Больше с ним мне разговаривать было не о чем. Даже если считать грубость Романова и абсурдные требования, предъявляемые им к переписке, издержками его тяжелого характера и принять во внимание то, что он всю жизнь имел дело с бытовиками и еще не привык к работе с политическими заключенными, нельзя было не почувствовать, что на сей раз КГБ, как видно, решил полностью прервать мою связь с домом. Во всяком случае все ответы, приходившие из прокуратуры СССР и РСФСР, ГУИТУ и УИТУ гласили: "В действиях администрации нарушения закона не обнаружено". А в личных беседах работники МВД и прокуратуры твердили:
- Если вы действительно жалеете мать, то успокойте ее. Напишите так, как вам говорят: жив, здоров, беспокоиться не надо.
И приходила в голову мысль: а может, я и впрямь поступаю жестоко по отношению к родным? Может, стоит поступиться самолюбием и сделать то, что от меня требуют? По крайней мере, мама на какое-то время успокоится... Но мне было ясно, что письма, в которых я вдруг заговорю языком чиновников МВД, окажут на нее прямо противоположное действие: она разволнуется еще больше. Кроме того, если я один раз отступлю, откажусь от своего права писать на волю нормальные человеческие письма, вновь отстоять его будет невозможно и порвется единственная ниточка, связывающая меня с моим миром.

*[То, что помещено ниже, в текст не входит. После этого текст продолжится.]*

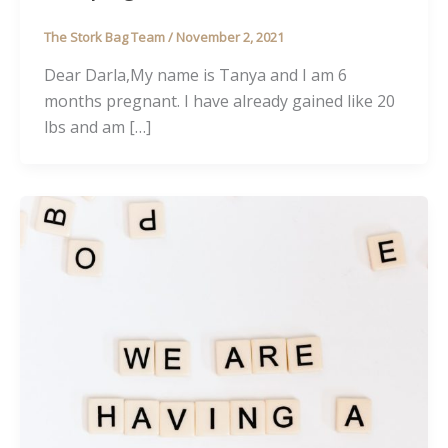
The Stork Bag Team
/
November 2, 2021
Dear Darla,My name is Tanya and I am 6
months pregnant. I have already gained like 20
lbs and am […]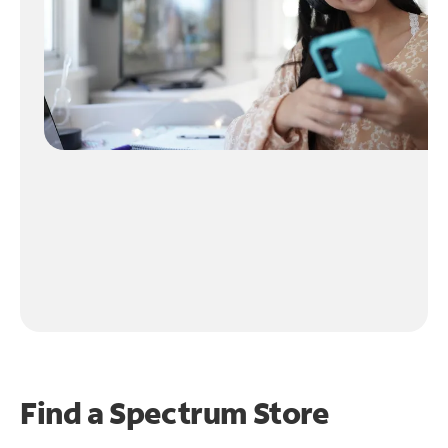
Find a Spectrum Store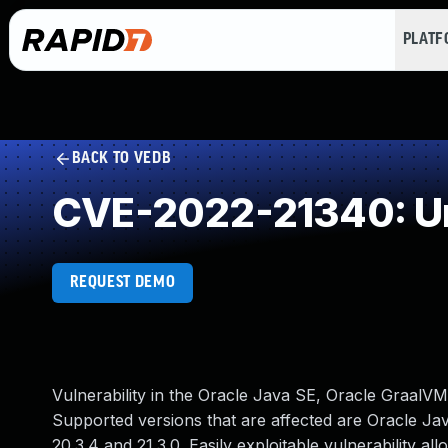
PLAT
BACK TO VEDB
CVE-2022-21340: Un
REQUEST DEMO
Vulnerability in the Oracle Java SE, Oracle GraalVM
Supported versions that are affected are Oracle Java
20.3.4 and 21.3.0. Easily exploitable vulnerability a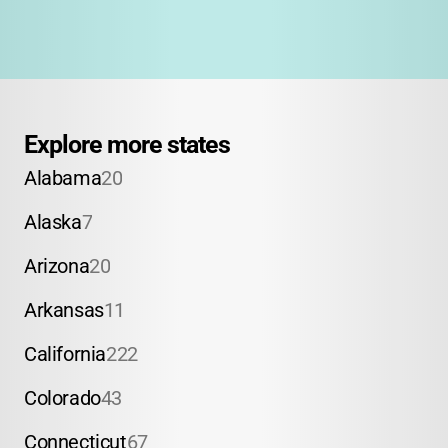
Explore more states
Alabama
20
Alaska
7
Arizona
20
Arkansas
11
California
222
Colorado
43
Connecticut
67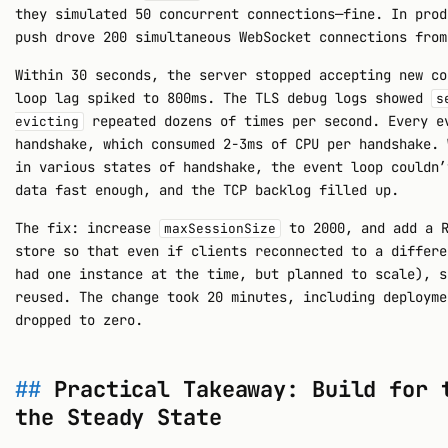
they simulated 50 concurrent connections—fine. In prod
push drove 200 simultaneous WebSocket connections from
Within 30 seconds, the server stopped accepting new co
loop lag spiked to 800ms. The TLS debug logs showed
s
repeated dozens of times per second. Every e
evicting
handshake, which consumed 2-3ms of CPU per handshake. 
in various states of handshake, the event loop couldn’
data fast enough, and the TCP backlog filled up.
The fix: increase
to 2000, and add a R
maxSessionSize
store so that even if clients reconnected to a differe
had one instance at the time, but planned to scale), s
reused. The change took 20 minutes, including deployme
dropped to zero.
Practical Takeaway: Build for 
the Steady State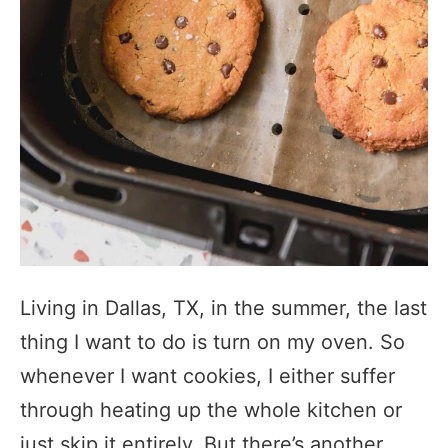
Living in Dallas, TX, in the summer, the last
thing I want to do is turn on my oven. So
whenever I want cookies, I either suffer
through heating up the whole kitchen or
just skip it entirely. But there’s another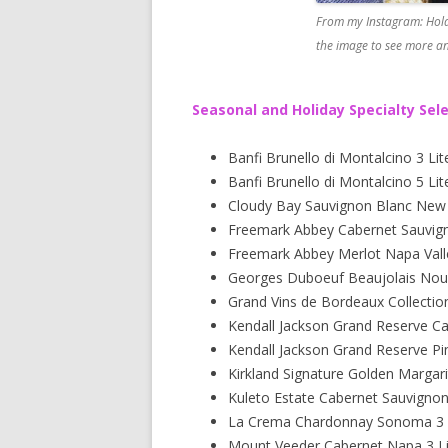
From my Instagram: Hold
the image to see more an
Seasonal and Holiday Specialty Sel
Banfi Brunello di Montalcino 3 Lit
Banfi Brunello di Montalcino 5 Lit
Cloudy Bay Sauvignon Blanc New Z
Freemark Abbey Cabernet Sauvigno
Freemark Abbey Merlot Napa Valle
Georges Duboeuf Beaujolais Nou
Grand Vins de Bordeaux Collectio
Kendall Jackson Grand Reserve C
Kendall Jackson Grand Reserve Pi
Kirkland Signature Golden Margari
Kuleto Estate Cabernet Sauvigno
La Crema Chardonnay Sonoma 3 L
Mount Veeder Cabernet Napa 3 Li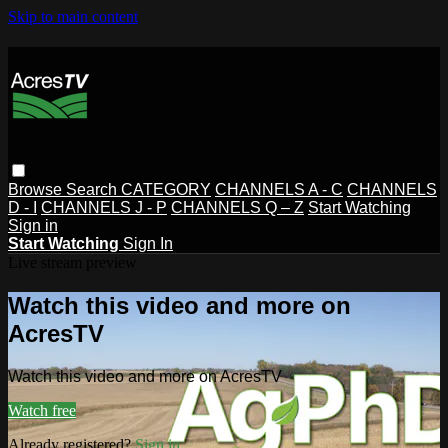
Skip to main content
Browse
Search
CATEGORY
CHANNELS A - C
CHANNELS
D - I
CHANNELS J - P
CHANNELS Q – Z
Start Watching
Sign in
Start Watching
Sign In
Live stream preview
Watch this video and more on
AcresTV
Watch this video and more on AcresTV
Watch free
Already registered?
Sign in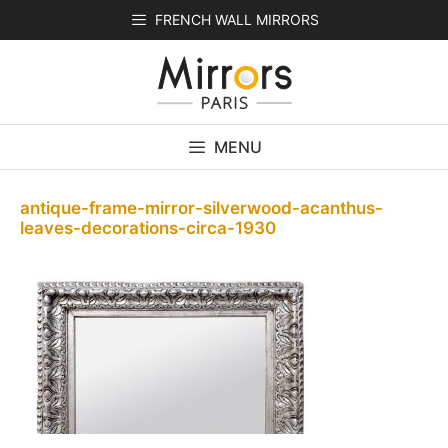
Skip
FRENCH WALL MIRRORS
to
content
MENU
antique-frame-mirror-silverwood-acanthus-
leaves-decorations-circa-1930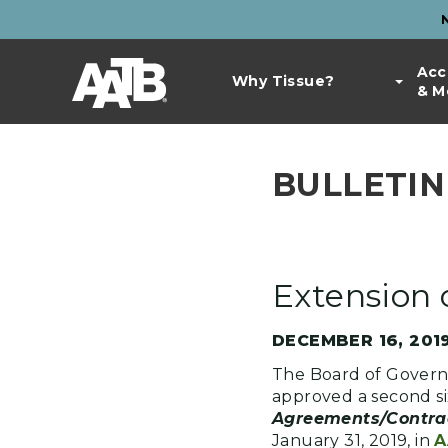
Skip
to
Top
main
Main
Acc
Bar
content
Why Tissue?
& M
navigation
Links
BULLETIN 
Extension
DECEMBER 16, 201
The Board of Gover
approved a second si
Agreements/Contra
January 31, 2019, in
A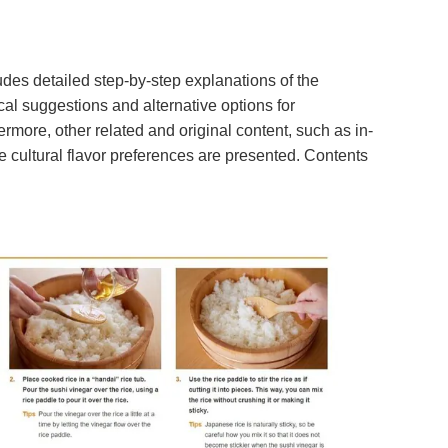
udes detailed step-by-step explanations of the
cal suggestions and alternative options for
rmore, other related and original content, such as in-
e cultural flavor preferences are presented. Contents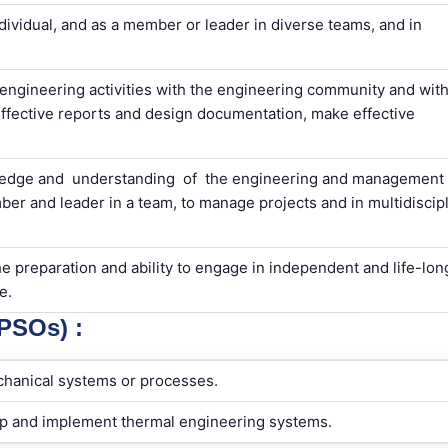
ndividual, and as a member or leader in diverse teams, and in
ngineering activities with the engineering community and with
effective reports and design documentation, make effective
edge and understanding of the engineering and management
er and leader in a team, to manage projects and in multidiscipl
e preparation and ability to engage in independent and life-lon
e.
SOs) :
chanical systems or processes.
op and implement thermal engineering systems.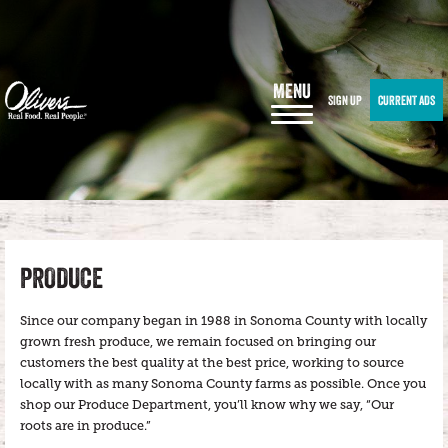
MENU
SIGN UP
CURRENT ADS
PRODUCE
Since our company began in 1988 in Sonoma County with locally
grown fresh produce, we remain focused on bringing our
customers the best quality at the best price, working to source
locally with as many Sonoma County farms as possible. Once you
shop our Produce Department, you’ll know why we say, “Our
roots are in produce.”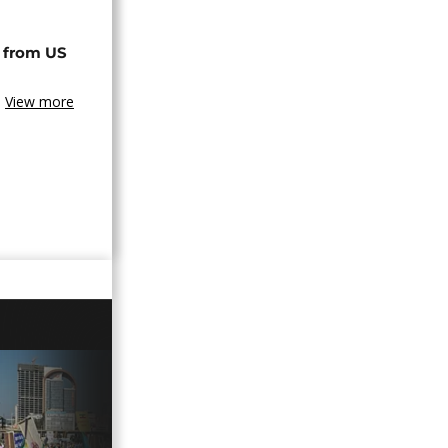
 from US
View more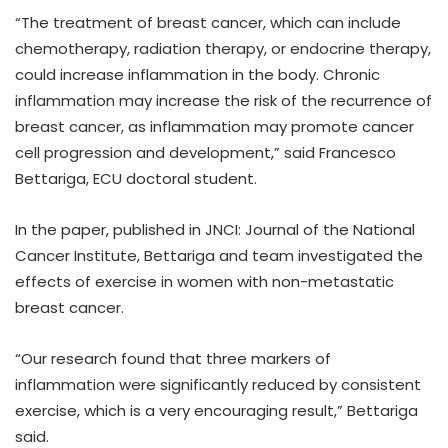
“The treatment of breast cancer, which can include
chemotherapy, radiation therapy, or endocrine therapy,
could increase inflammation in the body. Chronic
inflammation may increase the risk of the recurrence of
breast cancer, as inflammation may promote cancer
cell progression and development,” said Francesco
Bettariga, ECU doctoral student.
In the paper, published in JNCI: Journal of the National
Cancer Institute, Bettariga and team investigated the
effects of exercise in women with non-metastatic
breast cancer.
“Our research found that three markers of
inflammation were significantly reduced by consistent
exercise, which is a very encouraging result,” Bettariga
said.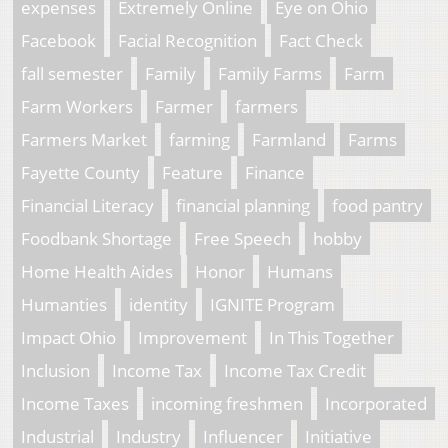
expenses
Extremely Online
Eye on Ohio
Facebook
Facial Recognition
Fact Check
fall semester
Family
Family Farms
Farm
Farm Workers
Farmer
farmers
Farmers Market
farming
Farmland
Farms
Fayette County
Feature
Finance
Financial Literacy
financial planning
food pantry
Foodbank Shortage
Free Speech
hobby
Home Health Aides
Honor
Humans
Humanties
identity
IGNITE Program
Impact Ohio
Improvement
In This Together
Inclusion
Income Tax
Income Tax Credit
Income Taxes
incoming freshmen
Incorporated
Industrial
Industry
Influencer
Initiative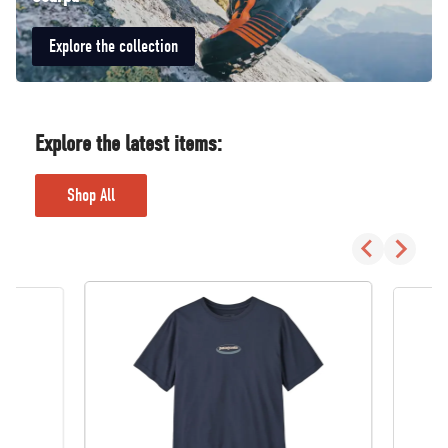
Explore the collection
Explore the latest items:
Shop All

Итак, отступать нельзя, но и терпеть создавшуюся ситуацию бессмысленно. Значит - самому идти в атаку? Начать голодовку? Это слово буквально вертелось у меня на языке с того дня, когда власти демонстративно оборвали мою переписку с родными. Я еле сдержался, чтобы не объявить ее во время беседы с Романовым в ответ на его оскорбительные и наглые требования. Что же останавливало меня?
На сей раз действия властей нельзя было объяснить инициативой местного кагебешника, как в случае с изъятием ханукии, когда майору Осину пришлось спешно приобщаться к еврейской традиции, чтобы загасить конфликт, все высшие инстанции поддержали сейчас очевидное беззаконие. Значит, если я начну голодовку, она будет длительная - до тех пор, пока либо они отступят, либо я сломаюсь. Но мне проигрывать никак нельзя: дело ведь не только в переписке, которую прикроют окончательно, весь характер моих отношений с КГБ изменится, я перестану быть хозяином собственной судьбы. Но если идти до конца, то надо сделать так, чтобы на воле узнали о моей голодовке и поддержали ее сильным давлением на Советы извне.